Papers by Keyword: Passive Oxidation

Abstract: Comparisons of heating tests at atmospheric pressure and low pressure by using a thermal plasma torch were performed. A constant heat flux on the sample surface was applied in the study of the oxidation mechanism of C/C-SiC composite, used in thermal protection systems. The SEM and EDS analysis show an intensive glassification at the surface, which are strongly depend on the oxygen partial pressure and the sample surface temperature. For vacuum conditions, at maximum surface temperature of 1450 °C and the oxygen partial pressure of about 66 Pa, a uniform passivation layer of SiO₂ is formed. At atmospheric pressure, under an oxygen partial pressure of 2.1×10⁴ Pa, the maximum surface temperature is 400 °C higher than obtained in vacuum, reaching levels of 1850°C. Under these conditions, the protective oxide layer is partially volatilized with time, increasing the specific mass loss rate by a sublimation of the composite, directly exposed to the plasma jet. This effect is alike to what occurs in the process of transition from passive to active oxidation of SiC.

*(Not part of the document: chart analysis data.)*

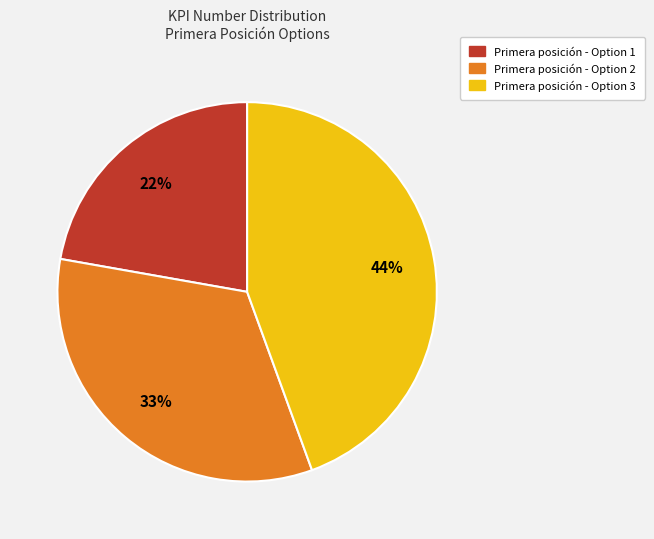

How many slices are in this pie chart?

3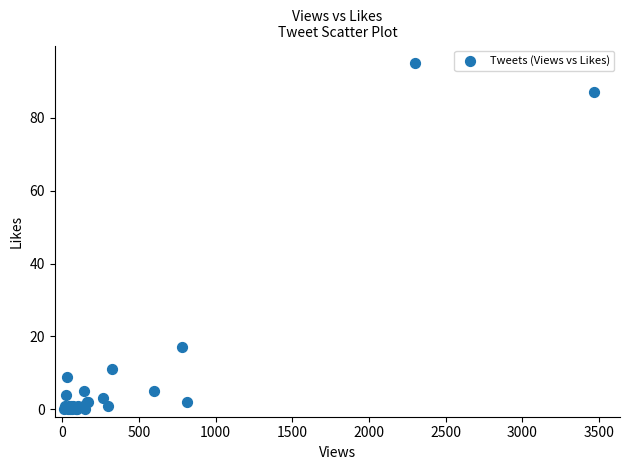

What Y value in the scatter plot is closest to 47?

17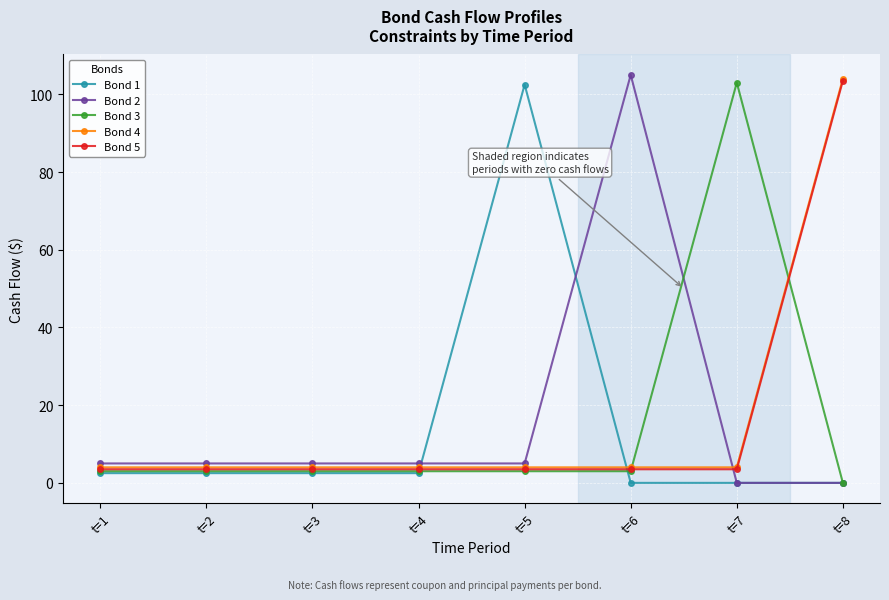

How many times do Bond 4 and Bond 3 cross each other?

2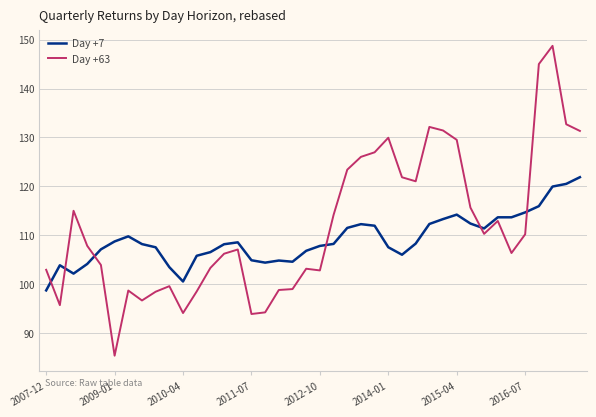

List the series in order of their peak value, lowest first.

Day +7, Day +63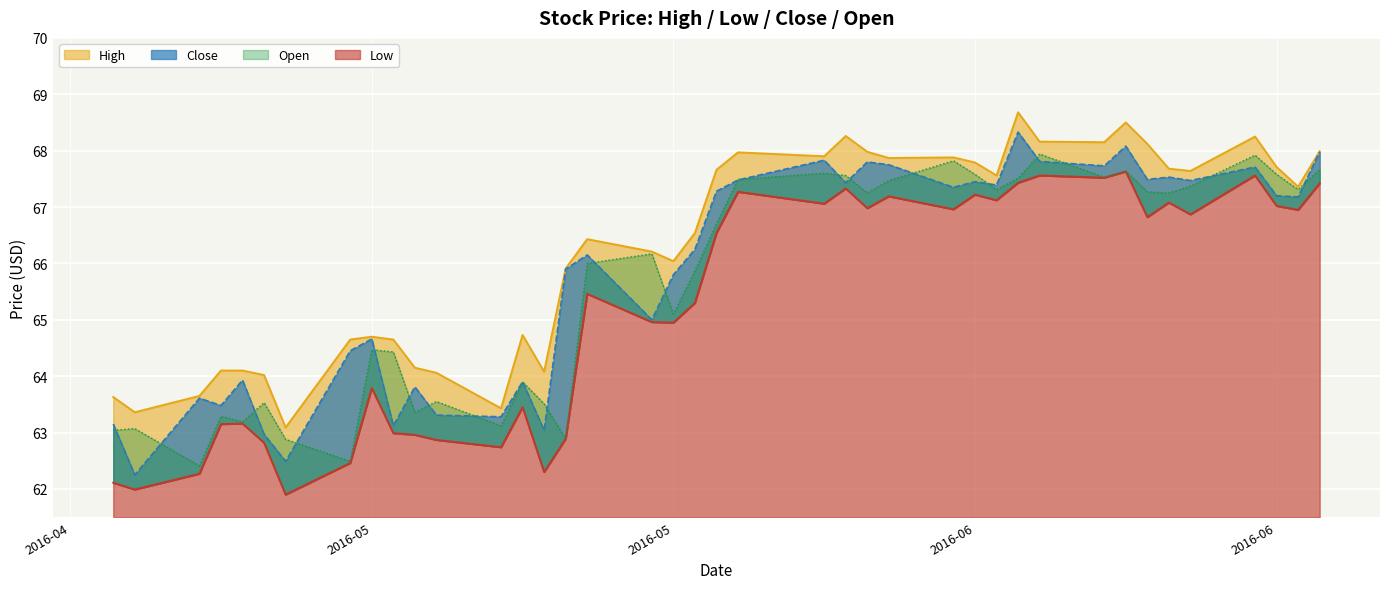

How many lines are shown in the chart?

4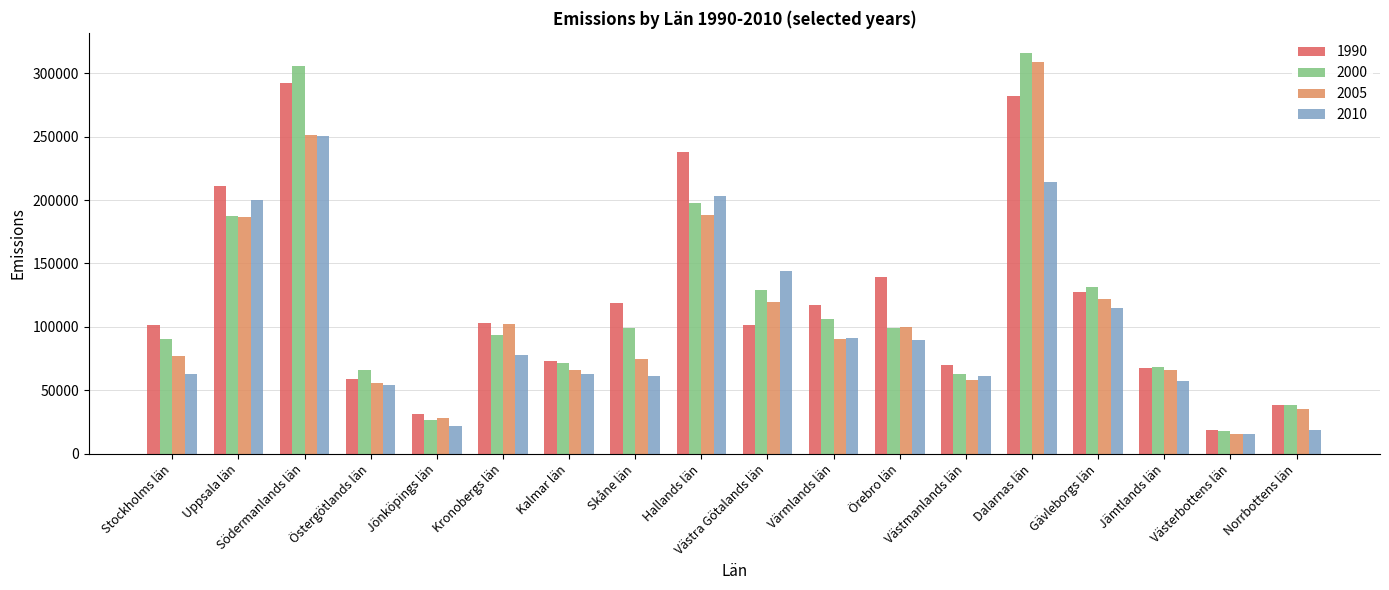

What is the minimum value for 2000?

17529.4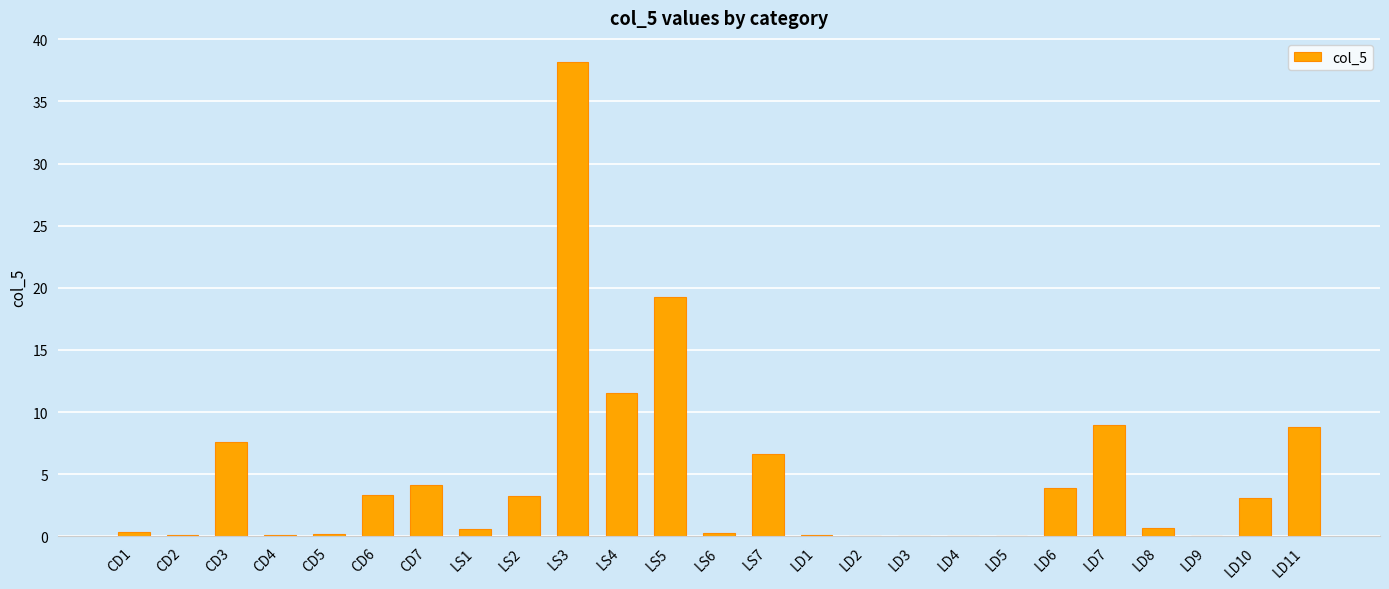

What is the greatest value displayed?

38.2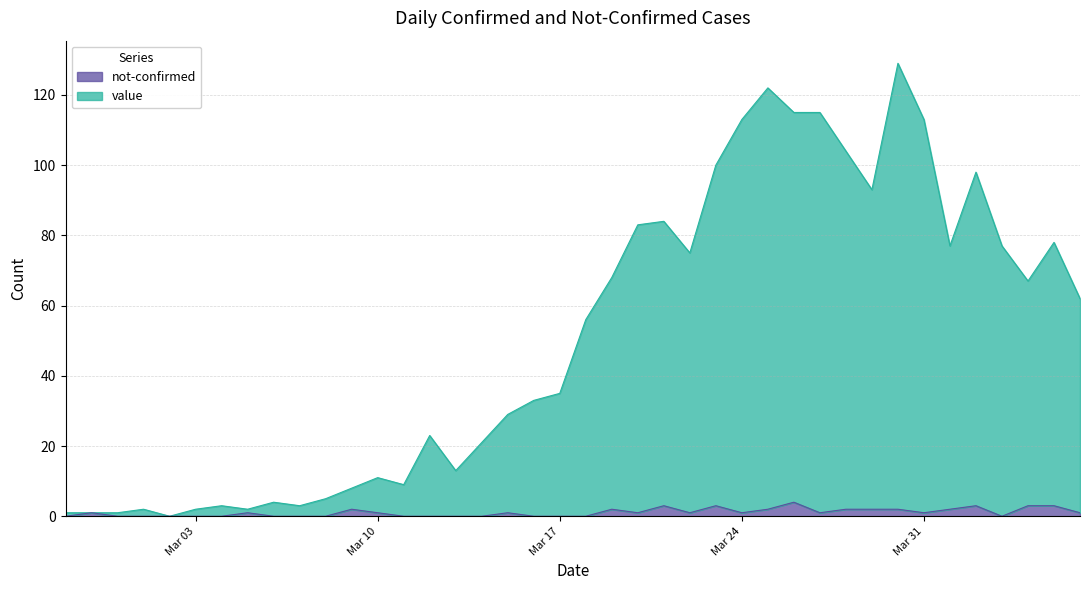

Does the chart display data point markers on the line(s)?

No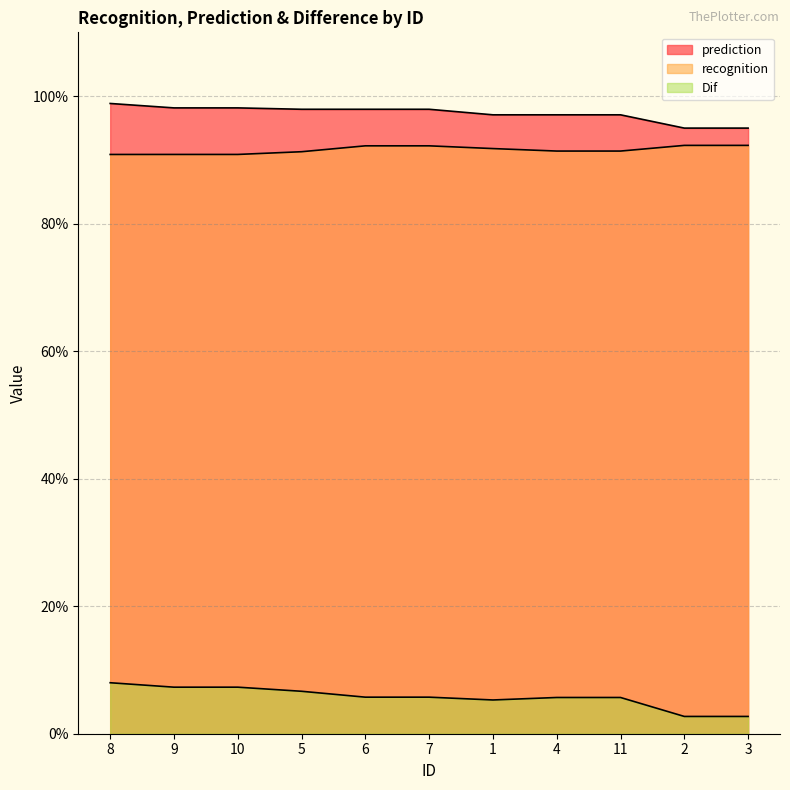

Where is prediction nearest to the value 96?

2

Abstract: ZrB2-SiC composites were prepared by arc melting using ZrB2 and -SiC powders as raw materials and their oxidation behavior were investigated. The eutectic composition of the ZrB2-SiC system was ZrB2-58.5mol%SiC and the melting point temperature was about 2570 K. At 1673 K mass gain was observed in the oxidation of ZrB2-SiC eutectic composition and the mass gain rate increased with decreasing Ptot. The oxide scale consisted of an amorphous SiO2 layer, a ZrO2-SiO2 eutectic-like layer and a Si-deficient layer.

Abstract: The passive oxidation mechanism of CVD SiC was discussed from experimental results with high-temperature thermogravimetry and thermodynamic analyses. The bubble formation temperature around 1900 K could be too low for an oxygen inward diffusion limited process but conform to a CO outward diffusion limited process. The parabolic rate constant (kp) had weak oxygen partial pressure (PO2) dependence, kp ∝ PO2 n where n = 0.09 to 0.12. These n values may be consistent with the CO outward diffusion limited process. The activation energy of kp obtained in the present study, 210 kJ/mol, could suggest a different mechanism from the well-approved oxygen molecule permeation limited process at lower temperatures below 1600 K. Amorphous phase was significantly contained in SiO2 scales formed in an N2-O2 atmosphere. No effect of the amorphous formation on kp was identified.